“Across our region, this year has been worse than last year,” said Dr. Carissa F. Etienne, the director of the Pan American Health Organization, which is part of the World Health Organization, Washington Post reported. “In many places, infections are higher now than at any point in this pandemic.”
And even as hospitals in Argentina, Chile, Uruguay and other nations where the virus continues to spread aggressively have created overflow facilities, health care systems in several nations in the region are struggling to cope, Dr. Etienne said during the WHO’s virtual news conference on Wednesday morning.
“Despite the doubling or even the tripling of hospital beds throughout the region, I.C.U. beds are full, oxygen is running low and health workers are overwhelmed,” she said.

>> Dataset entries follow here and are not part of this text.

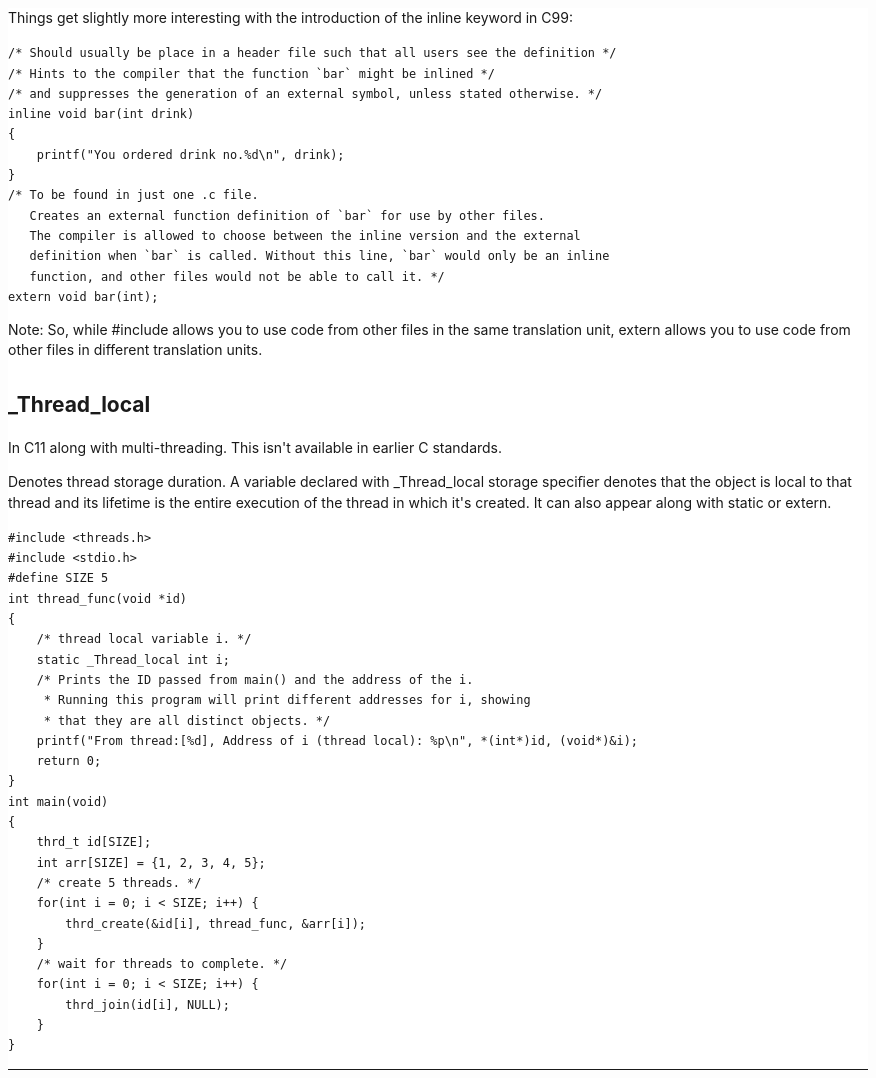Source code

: Things get slightly more interesting with the introduction of the inline keyword in C99:
```
/* Should usually be place in a header file such that all users see the definition */
/* Hints to the compiler that the function `bar` might be inlined */
/* and suppresses the generation of an external symbol, unless stated otherwise. */
inline void bar(int drink)
{
    printf("You ordered drink no.%d\n", drink);
}
/* To be found in just one .c file.
   Creates an external function definition of `bar` for use by other files.
   The compiler is allowed to choose between the inline version and the external
   definition when `bar` is called. Without this line, `bar` would only be an inline
   function, and other files would not be able to call it. */
extern void bar(int);
```
Note:
So, while #include allows you to use code from other files in the same translation unit, extern allows you to use code from other files in different translation units.


## _Thread_local
 
In C11 along with multi-threading. This isn't available in earlier C
standards.

Denotes thread storage duration. A variable declared with _Thread_local storage speciﬁer denotes that the object is
local to that thread and its lifetime is the entire execution of the thread in which it's created. It can also appear along
with static or extern.
```
#include <threads.h>
#include <stdio.h>
#define SIZE 5
int thread_func(void *id)
{
    /* thread local variable i. */
    static _Thread_local int i;
    /* Prints the ID passed from main() and the address of the i.
     * Running this program will print different addresses for i, showing
     * that they are all distinct objects. */
    printf("From thread:[%d], Address of i (thread local): %p\n", *(int*)id, (void*)&i);
    return 0;
}
int main(void)
{
    thrd_t id[SIZE];
    int arr[SIZE] = {1, 2, 3, 4, 5};
    /* create 5 threads. */
    for(int i = 0; i < SIZE; i++) {
        thrd_create(&id[i], thread_func, &arr[i]);
    }
    /* wait for threads to complete. */
    for(int i = 0; i < SIZE; i++) {
        thrd_join(id[i], NULL);
    }
}
```

---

Most governments in Latin America are struggling to acquire enough doses to quickly inoculate their people, which will delay their ability to fully reopen economies, officials said.
Dr. Etienne said that only a more equitable distribution system would put an end to the pandemic in the foreseeable future.
“Today we’re seeing the emergence of two worlds, one quickly returning to normal and another where recovery remains a distant future,” Dr. Etienne said. “Unfortunately, vaccine supply is concentrated in a few nations while most of the world waits for doses to trickle down.”
She singled out the vaccine shortage in Central America, home to more than 44 million people, where just over two million have been inoculated. Fewer than three million people have been vaccinated in nations in the Caribbean, which has a population of just over 34 million.